2019-03-13T14:16:19.307396414Z root
2019-03-13T14:16:20.443927313Z INFO:mlagents_envs:Start training by pressing the Play button in the Unity Editor.

mohanty · March 13, 2019, 4:29pm

Please do send in a pull request to the official docs. Many participants seem to be having the same issue.

huixxi · March 17, 2019, 2:51pm

I run the offical tutorial code on gcp, I have changed the timeout_wait to 6000000, but it still raise the same error, so how you fix the problem?

mohanty · March 17, 2019, 8:25pm

Are you doing the env instantiation before or after the loading of your model ?

huixxi · March 18, 2019, 1:10am

I just put the ObstacleTower folder which includes the obstacle.x86_64 file in the proper directory. Then I directly run the train.py as the tutorial says. Do I need to start the obstacle.x86_64 file manually before running the train.py?

huixxi · March 18, 2019, 4:35am

And I have tested the env in local, it worked well. But once I run the code on Google Colab, the error comes.

Petero · March 22, 2019, 9:56am

hi,I have same problem.

and I use the AWS.ec2.

UnityTimeOutException Traceback (most recent call last)
in ()
----> 1 env = ObstacleTowerEnv(’/home/ubuntu/ObstacleTower/obstacletower’, retro=True)

~/anaconda3/lib/python3.6/site-packages/obstacle_tower_env.py in init(self, environment_filename, docker_training, worker_id, retro, timeout_wait, realtime_mode)

~/anaconda3/lib/python3.6/site-packages/mlagents_envs/environment.py in init(self, file_name, worker_id, base_port, seed, docker_training, no_graphics, timeout_wait)
67 )
68 try:
—> 69 aca_params = self.send_academy_parameters(rl_init_parameters_in)
70 except UnityTimeOutException:
71 self._close()

~/anaconda3/lib/python3.6/site-packages/mlagents_envs/environment.py in send_academy_parameters(self, init_parameters)
489 inputs = UnityInput()
490 inputs.rl_initialization_input.CopyFrom(init_parameters)
–> 491 return self.communicator.initialize(inputs).rl_initialization_output
492
493 def wrap_unity_input(self, rl_input: UnityRLInput) -> UnityOutput:

~/anaconda3/lib/python3.6/site-packages/mlagents_envs/rpc_communicator.py in initialize(self, inputs)
78 if not self.unity_to_external.parent_conn.poll(self.timeout_wait):
79 raise UnityTimeOutException(
—> 80 “The Unity environment took too long to respond. Make sure that :\n”
81 “\t The environment does not need user interaction to launch\n”
82 “\t The Academy and the External Brain(s) are attached to objects in the Scene\n”
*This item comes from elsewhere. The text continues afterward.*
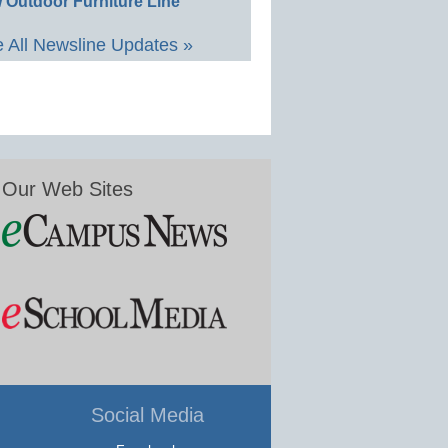
 Outdoor Furniture Line
 All Newsline Updates »
Our Web Sites
Social Media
UnityTimeOutException: The Unity environment took too long to respond. Make sure that :
The environment does not need user interaction to launch
The Academy and the External Brain(s) are attached to objects in the Scene
The environment and the Python interface have compatible versions.

Petero · March 23, 2019, 3:24am

GCP tensorflow-gpu==1.13.0 gpu nvidia p100 still have same problem.